Entonces aquí hay que decir la otra verdad. No alcanza con que los alemanes se hayan hecho una severa autocrítica sobre los crímenes del nazismo sino que la verdadera autocrítica tendría que ser nunca más a las armas, nunca más hacer negocios con la Muerte y menos con países que tienen problemas con países lindantes ni tampoco aquellos que tienen problemas internos. No se es honesto si por un lado criticamos las guerras y las represiones y por el otro vendemos armas a países donde tienen lugar esos crímenes contra la Vida.
Hace pocos días se hizo en los medios alemanes un desusado elogio al ex primer ministro Helmut Schmidt, que cumplió noventa años de edad. Justamente, el político que apoyó la venta de armas a la dictadura argentina del desaparecedor Jorge Rafael Videla. Y se defendió en el Congreso alemán diciendo que lo hacía para “asegurar la fuente de trabajo de los obreros alemanes”, un argumento fuera de toda base ética. Porque si es por eso, que el gobierno alemán disponga de una suma para darles trabajo a esos obreros y que éstos se dediquen a fabricar juguetes para los niños.

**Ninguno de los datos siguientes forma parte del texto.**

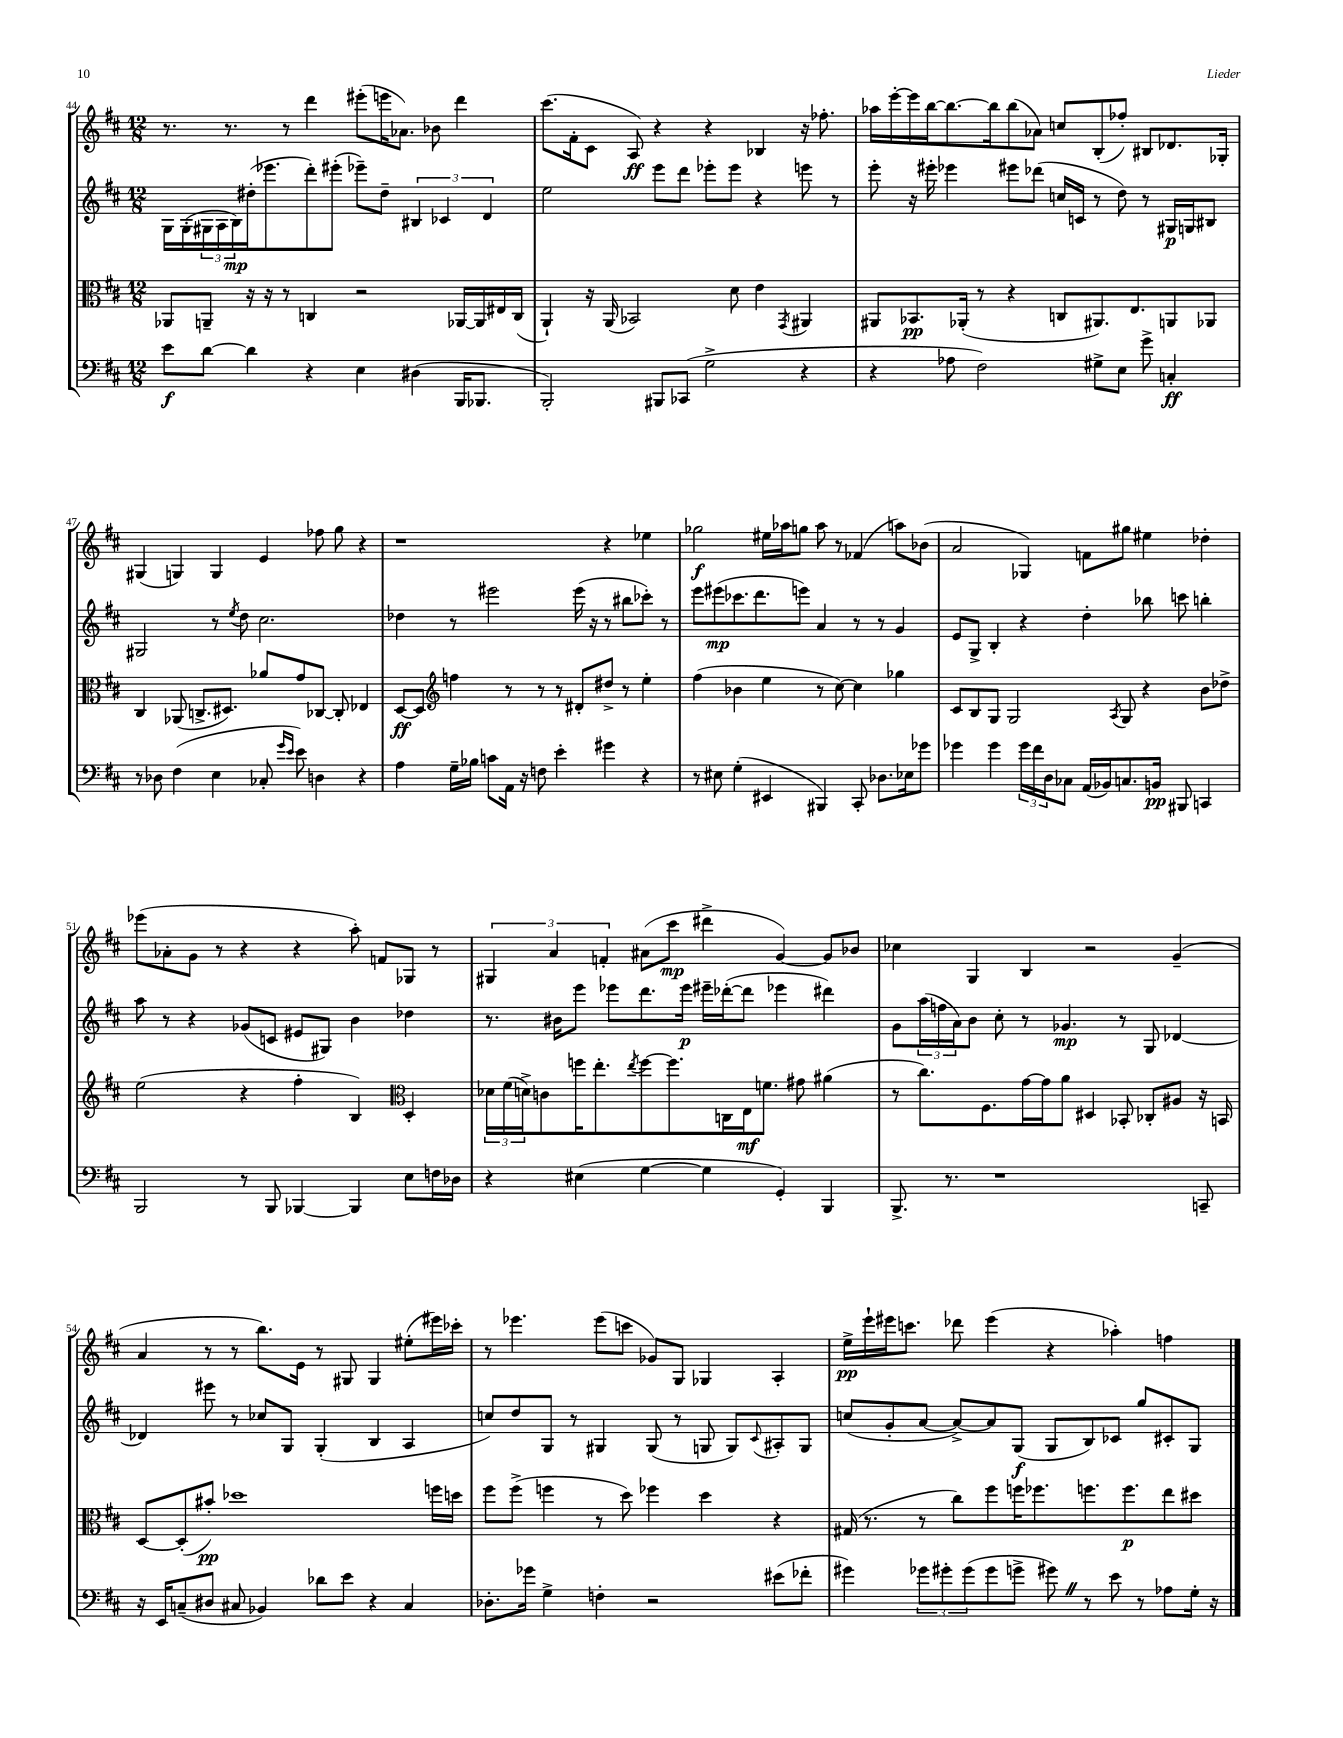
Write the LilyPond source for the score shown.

<<
\new StaffGroup <<
\new Staff = "s0" {
    \clef treble \key d \major \numericTimeSignature \time 12/8
    r8. r8. r8 d'''4 eis'''8-.( e'''16 aes'8.) bes'8 d'''4 |
    cis'''8.( fis'16-. cis'8 a8\ff) r4 r4 bes4 r16 fes''8.-. |
    aes''16 e'''16~-. e'''16 b''16~ b''8.~ b''16 b''8( aes'8) c''8 b8-.( fes''8-.) bis8 des'8. ges16-. |
    gis4( g4) g4 e'4 fes''8 g''8 r4 |
    r1 r4 ees''4 |
    ges''2\f eis''16 aes''16 g''8 aes''8 r8 fes'4( a''8) bes'8( |
    a'2 ges4) f'8 gis''8 eis''4 des''4-. |
    ees'''8( aes'8-. g'8 r8 r4 r4 a''8-.) f'8 ges8 r8 |
    \tuplet 3/2 { gis4 a'4 f'4-. } ais'8( cis'''8\mp dis'''4-> g'4~) g'8 bes'8 |
    ces''4 g4 b4 r2 g'4--( |
    a'4 r8 r8 b''8.) e'16 r8 gis8 gis4 eis''8-.( eis'''16) ces'''16-. |
    r8 ees'''4. ees'''8( c'''8 ges'8) g8 ges4 a4-. |
    e''16->\pp e'''16-! eis'''16 c'''8. des'''8 eis'''4( r4 aes''4-.) f''4 \bar "|." |
}
\new Staff = "s1" {
    \clef treble \key d \major \numericTimeSignature \time 12/8
    g16 g16-.( \tuplet 3/2 { gis16 a16 b16\mp) } dis''16-.( ees'''8. d'''8-.) eis'''8-.( ees'''8--) dis''8-- \tuplet 3/2 { bis4 ces'4 d'4 } |
    e''2 e'''8 d'''8 ees'''8-. ees'''8 r4 e'''8 r8 |
    e'''8-. r16 eis'''16-. ees'''4 eis'''8 des'''8( c''16 c'16 r8 d''8) r8 gis16\p g16 bis8 |
    gis2 r8 \acciaccatura { e''8 } d''8 cis''2. |
    des''4 r8 eis'''2 eis'''16( r16 r8 bis''8 ces'''8-.) r8 |
    e'''8 eis'''8\mp( ces'''8. d'''8. e'''8) a'4 r8 r8 g'4 |
    e'8 g8-> b4-. r4 d''4-. bes''8 c'''8 b''4-. |
    a''8 r8 r4 ges'8( c'8 eis'8 gis8) b'4 des''4 |
    r8. bis'16 e'''8 ees'''8 d'''8. ees'''16\p eis'''16-- des'''16~-.( des'''8 ees'''4 dis'''4) |
    g'8 \tuplet 3/2 { a''16( f''16 a'16) } b'8 cis''8-. r8 ges'4.\mp r8 g8 des'4~ |
    des'4 eis'''8 r8 ces''8 g8 g4-.( b4 a4 |
    c''8) d''8 g8 r8 gis4 gis8( r8 g8 g8) \appoggiatura { cis'8 } ais8-. g8 |
    c''8( g'8-. a'8~ a'8~->) a'8 g8\f( g8 b8) ces'8 g''8 cis'8-. g8 \bar "|." |
}
\new Staff = "s2" {
    \clef alto \key d \major \numericTimeSignature \time 12/8
    aes,8 a,8-- r16 r16 r8 c4 r2 aes,16~ aes,16 eis16 c16( |
    a,4-!) r16 a,16( bes,2) d'8 e'4 \acciaccatura { g,8 } ais,4 |
    ais,8 bes,8.\pp aes,16-.( r8 r4 c8 ais,8.) e8. a,8 aes,8 |
    cis4 aes,8( c8.-> dis8.) aes'8 g'8 ces8~ ces8-. ees4 |
    d8~\ff d8 \clef treble f''4 r8 r8 r8 dis'8-. dis''8-> r8 e''4-. |
    fis''4( bes'4 e''4 r8 cis''8~) cis''4 ges''4 |
    cis'8 b8 g8 g2 \acciaccatura { a8 } g8 r4 b'8 des''8-> |
    e''2( r4 fis''4-. b4) \clef alto d4-. |
    \tuplet 3/2 { des'16 fis'16( d'16->) } c'8 f''16 e''8.-. \acciaccatura { e''8 } f''8~ f''8. c16 e16\mf f'8. gis'8 ais'4( |
    r8 cis''8.) fis8. g'16~ g'16 a'8 dis4 bes,8-. ces8-. ais8 r16 b,16 |
    d8~ d8-.( bis'8-.\pp) des''1 f''16 d''16 |
    fis''8 fis''8->( f''4 r8 d''8) fes''4 d''4 r4 |
    gis16( r8. r8 cis''8) fis''8 f''16 fes''8. f''8. f''8.\p e''8 dis''8 \bar "|." |
}
\new Staff = "s3" {
    \clef bass \key d \major \numericTimeSignature \time 12/8
    e'8\f d'8~ d'4 r4 e4 dis4( b,,16 bes,,8. |
    b,,2-.) bis,,8 ces,8( g2-> r4 |
    r4 aes8 fis2) gis8-> e8 g'8-> c4-.\ff |
    r8 des8 fis4( e4 ces8-. \grace { g'16 e'16 } e'8) d4 r4 |
    a4 g16-- bes16 c'8 a,16 r16 f8 e'4-. gis'4 r4 |
    r8 eis8 g4-.( eis,4 bis,,4) cis,8-. des8. ees16 ges'8 |
    ges'4 ges'4 \tuplet 3/2 { ges'16 fis'16 d16 } ces8 a,16( bes,16) c8. b,16\pp bis,,8 c,4 |
    b,,2 r8 b,,8 bes,,4~ bes,,4 e8 f16 des16 |
    r4 eis4( g4~ g4 g,4-.) b,,4 |
    b,,8.-> r8. r1 c,8-- |
    r16 e,16 c8--( dis8 cis8 bes,4) des'8 e'8 r4 cis4 |
    des8.-. ges'16 g4-> f4-. r2 eis'8( fes'8-. |
    gis'4) \tuplet 3/2 { ges'8 gis'8-. gis'8( } gis'8 g'8-> gis'8) \once \override BreathingSign.text = \markup { \musicglyph "scripts.caesura.straight" } \breathe r8 e'8 r8 aes8 g16-. r16 \bar "|." |
}
>>
>>
\layout { \context { \Score currentBarNumber = #44 } }
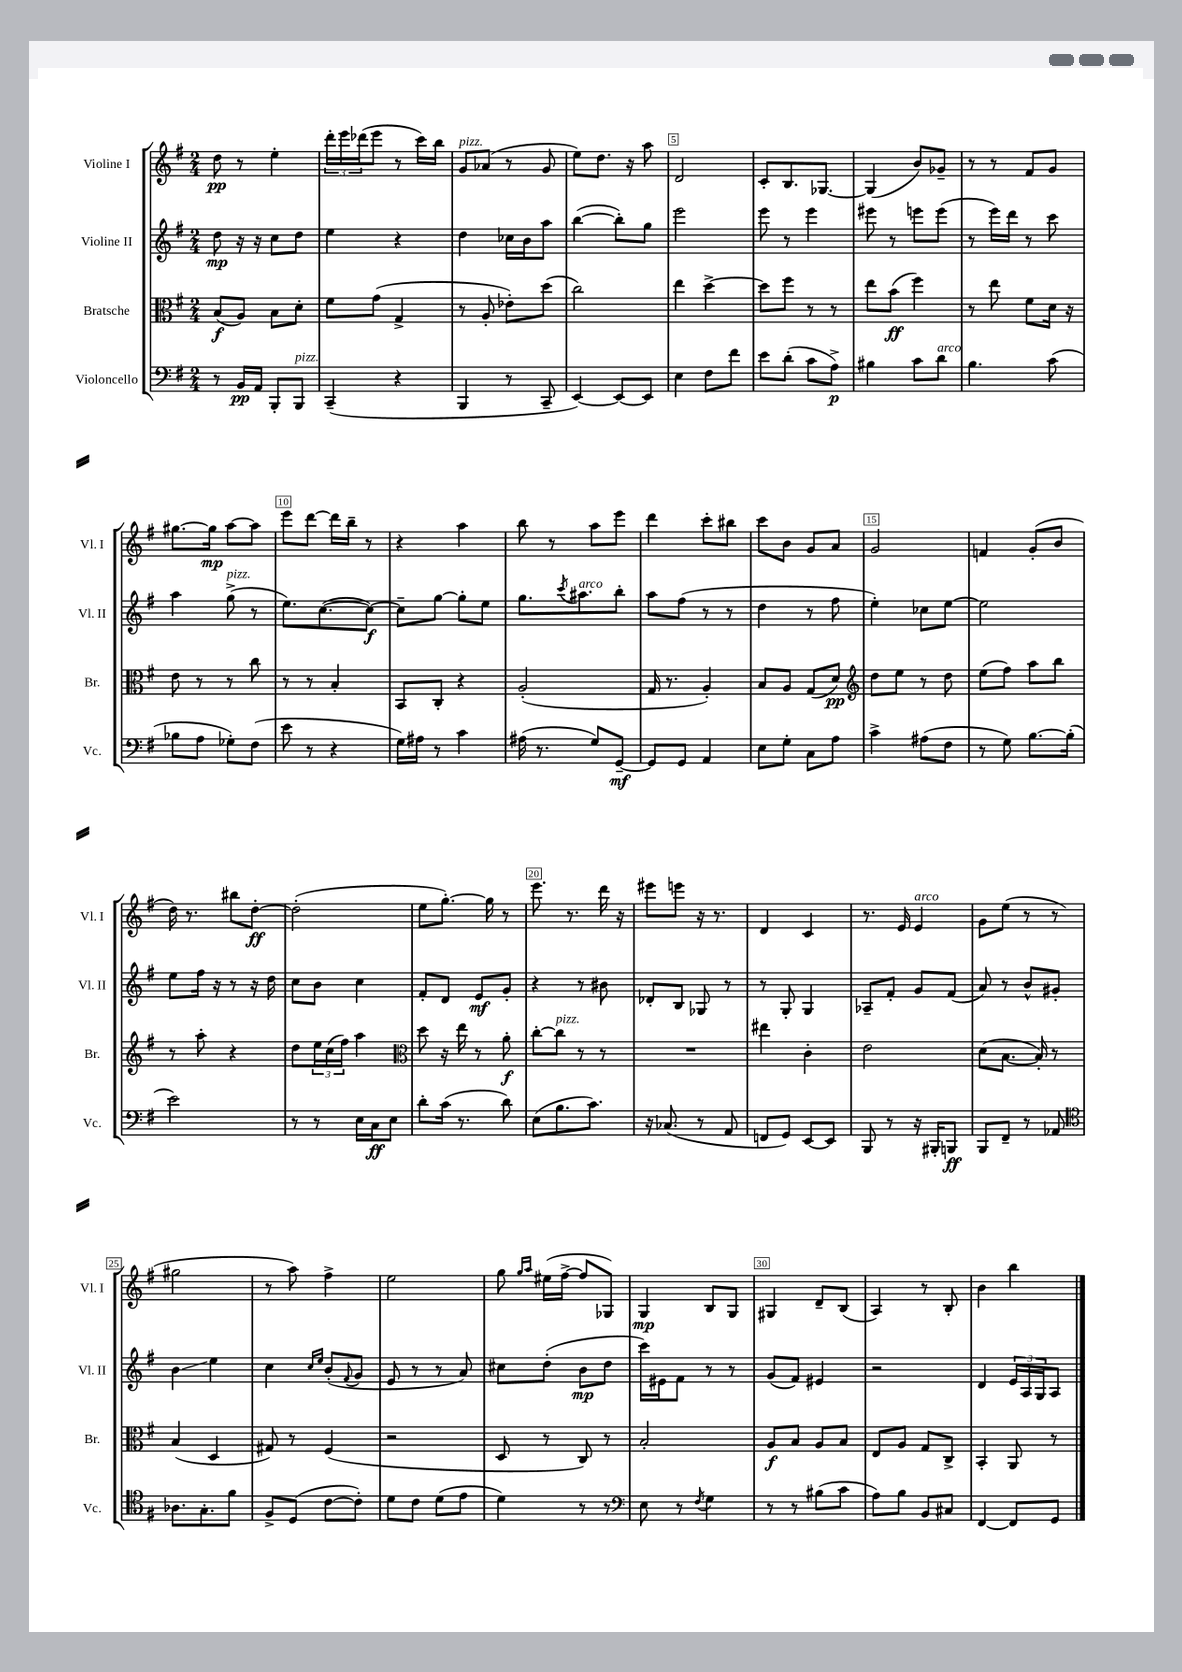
<<
\new StaffGroup <<
\new Staff = "s0" \with { instrumentName = "Violine I" shortInstrumentName = "Vl. I" } {
    \clef treble \key g \major \numericTimeSignature \time 2/4
    d''8\pp r8 e''4-. |
    \tuplet 3/2 { d'''16-. e'''16 des'''16( } e'''8 r8 c'''16) b''16 |
    g'8^\markup { \italic "pizz." } aes'8( r8 g'8 |
    e''8) d''8. r16 a''8 |
    d'2 |
    c'8-. b8. ges8.~ |
    ges4( b'8) ges'8-- |
    r8 r8 fis'8 g'8 |
    gis''8.~ gis''16\mp a''8~ a''8 |
    e'''8 d'''8~ d'''16 b''16-- r8 |
    r4 a''4 |
    b''8 r8 a''8 e'''8 |
    d'''4 c'''8-. bis''8 |
    c'''8 b'8 g'8 a'8 |
    g'2 |
    f'4 g'8-.( b'8 |
    d''16) r8. bis''8 d''8~-.\ff |
    d''2-.( |
    e''8 g''8.~-.) g''16 r8 |
    e'''8. r8. d'''16 r16 |
    eis'''8 e'''8 r16 r8. |
    d'4 c'4 |
    r8. e'16 e'4^\markup { \italic "arco" } |
    g'8 e''8( r8 r8 |
    gis''2 |
    r8 a''8) fis''4-> |
    e''2 |
    g''8 \grace { g''16 a''16 } eis''16( fis''16~-> fis''8 ges8) |
    g4\mp b8 g8 |
    gis4 d'8-- b8( |
    a4) r8 b8-. |
    b'4 b''4 \bar "|." |
}
\new Staff = "s1" \with { instrumentName = "Violine II" shortInstrumentName = "Vl. II" } {
    \clef treble \key g \major \numericTimeSignature \time 2/4
    d''8\mp r16 r16 c''8 d''8 |
    e''4 r4 |
    d''4 ces''16 b'16 a''8 |
    b''4~( b''8-.) g''8 |
    e'''2 |
    e'''8 r8 e'''4 |
    eis'''8 r8 e'''8 e'''8( |
    r8 e'''16) d'''16 r8 c'''8 |
    a''4 g''8->^\markup { \italic "pizz." }( r8 |
    e''8.) c''8.~( c''8~\f) |
    c''8-- g''8~ g''8-. e''8 |
    g''8. \acciaccatura { c'''8 } ais''8.^\markup { \italic "arco" } b''8-. |
    a''8 fis''8( r8 r8 |
    d''4 r8 fis''8 |
    e''4-.) ces''8 e''8~ |
    e''2 |
    e''8 fis''16 r16 r8 r16 d''16 |
    c''8 b'8 c''4 |
    fis'8-. d'8 e'8\mf g'8-. |
    r4 r8 bis'8 |
    des'8-. b8 ges8 r8 |
    r8 g8-. g4 |
    aes8-- fis'8-. g'8 fis'8( |
    a'8) r8 b'8-^ gis'8-. |
    b'4\glissando e''4 |
    c''4 \grace { c''16 e''16 } b'8-.( \appoggiatura { fis'8 } g'8 |
    e'8 r8 r8 a'8) |
    cis''8 d''8-.( b'8\mp d''8 |
    c'''16) eis'16 fis'8 r8 r8 |
    g'8( fis'8) eis'4 |
    r2 |
    d'4 \tuplet 3/2 { e'16 a16 g16 } a8 \bar "|." |
}
\new Staff = "s2" \with { instrumentName = "Bratsche" shortInstrumentName = "Br." } {
    \clef alto \key g \major \numericTimeSignature \time 2/4
    b8\f( a8) b8 d'8-. |
    fis'8 g'8( g4-> |
    r8 a8-. ees'8-.) d''8( |
    c''2) |
    e''4 d''4~-> |
    d''8 fis''8 r8 r8 |
    e''8 b'8\ff( fis''4) |
    r8 e''8 fis'8 d'16 r16 |
    e'8 r8 r8 c''8 |
    r8 r8 b4-. |
    b,8 c8-. r4 |
    a2-.( |
    g16 r8. a4-.) |
    b8 a8 g8( d'8\pp) |
    \clef treble d''8 e''8 r8 d''8 |
    e''8( fis''8) a''8 b''8 |
    r8 a''8-. r4 |
    d''8 \tuplet 3/2 { e''16 c''16( fis''16) } a''4 |
    \clef alto d''8 r16 e''16 r8 a'8-.\f |
    c''8~-. c''8^\markup { \italic "pizz." } r8 r8 |
    R2 |
    eis''4 c'4-. |
    e'2 |
    d'8( b8.~ b16-.) r8 |
    b4( d4 |
    gis8) r8 fis4( |
    r2 |
    d8 r8 c8) r8 |
    b2-. |
    a8\f b8 a8 b8 |
    e8 a8 g8 c8-> |
    b,4-. a,8 r8 \bar "|." |
}
\new Staff = "s3" \with { instrumentName = "Violoncello" shortInstrumentName = "Vc." } {
    \clef bass \key g \major \numericTimeSignature \time 2/4
    r8 b,16\pp a,16 b,,8-. b,,8^\markup { \italic "pizz." } |
    c,4--( r4 |
    b,,4 r8 c,8-- |
    e,4~) e,8~ e,8 |
    e4 fis8 fis'8 |
    e'8 d'8-.( c'8 a8->\p) |
    bis4 c'8 d'8^\markup { \italic "arco" } |
    b4. c'8( |
    bes8 a8 ges8-.) fis8( |
    e'8 r8 r4 |
    g16) ais16 r8 c'4 |
    ais16( r8. g8) g,8~--\mf |
    g,8 g,8 a,4 |
    e8 g8-. c8 a8 |
    c'4-> ais8( fis8 |
    r8 g8) b8.~ b16-.( |
    e'2) |
    r8 r8 e16 c16\ff e8 |
    d'8-. c'16( r8. d'8) |
    e8( b8. c'8.) |
    r16 ces8.( r8 a,8 |
    f,8 g,8) e,8~ e,8 |
    b,,8 r8 r16 bis,,16-. b,,8\ff |
    b,,8 fis,8-- r8 aes,8 |
    \clef tenor aes8. g8.-. fis'8 |
    fis8-> d8( c'8~ c'8-.) |
    d'8 c'8 d'8( e'8 |
    d'4) r8 r8 |
    \clef bass e8 r8 \acciaccatura { fis8 } g4 |
    r8 r8 bis8( c'8 |
    a8) b8 b,8 cis8 |
    fis,4~ fis,8 g,8 \bar "|." |
}
>>
>>
\layout { \context { \Score \override BarNumber.break-visibility = ##(#f #t #t) barNumberVisibility = #(every-nth-bar-number-visible 5) \override BarNumber.stencil = #(make-stencil-boxer 0.1 0.3 ly:text-interface::print) } }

Más todavía, el gobierno alemán asegura con fianzas oficiales la financiación de los proyectos de venta de armas, para lo cual se utiliza dinero del pueblo cobrado mediante los impuestos. Hace poco quedó en claro un escándalo producido por la constatación de que las fuerzas de seguridad de Georgia poseían modernas armas alemanas, a pesar de que el gobierno alemán había rechazado el pedido de ese país de venderle armas, ya que Georgia se encontraba en estado de guerra con Rusia. Es decir que podemos constatar que, en el caso de hacer negocios, se pisotean los principios básicos de lo que tiene que ser la ética en las relaciones humanas.
Las armas, las guerras entre los seres humanos divididos por estúpidas fronteras, tienen que pasar a ser un tema fijo en la vida de todos los pueblos del mundo. No a las armas, sí a la vida.
Han muerto cien niños en el bombardeo israelí de Gaza. Ya esa cifra podría servir de leitmotiv contra todos los bombardeos de ciudades abiertas. Nunca más la muerte de niños como acción de guerra. Salir a la calle en la protesta. Denunciar a los políticos que dieron la orden y a los generales y soldados que la cumplieron.
Sería al primer peldaño hacia aquel Paraíso en la Tierra con que soñaba Kant: la paz eterna.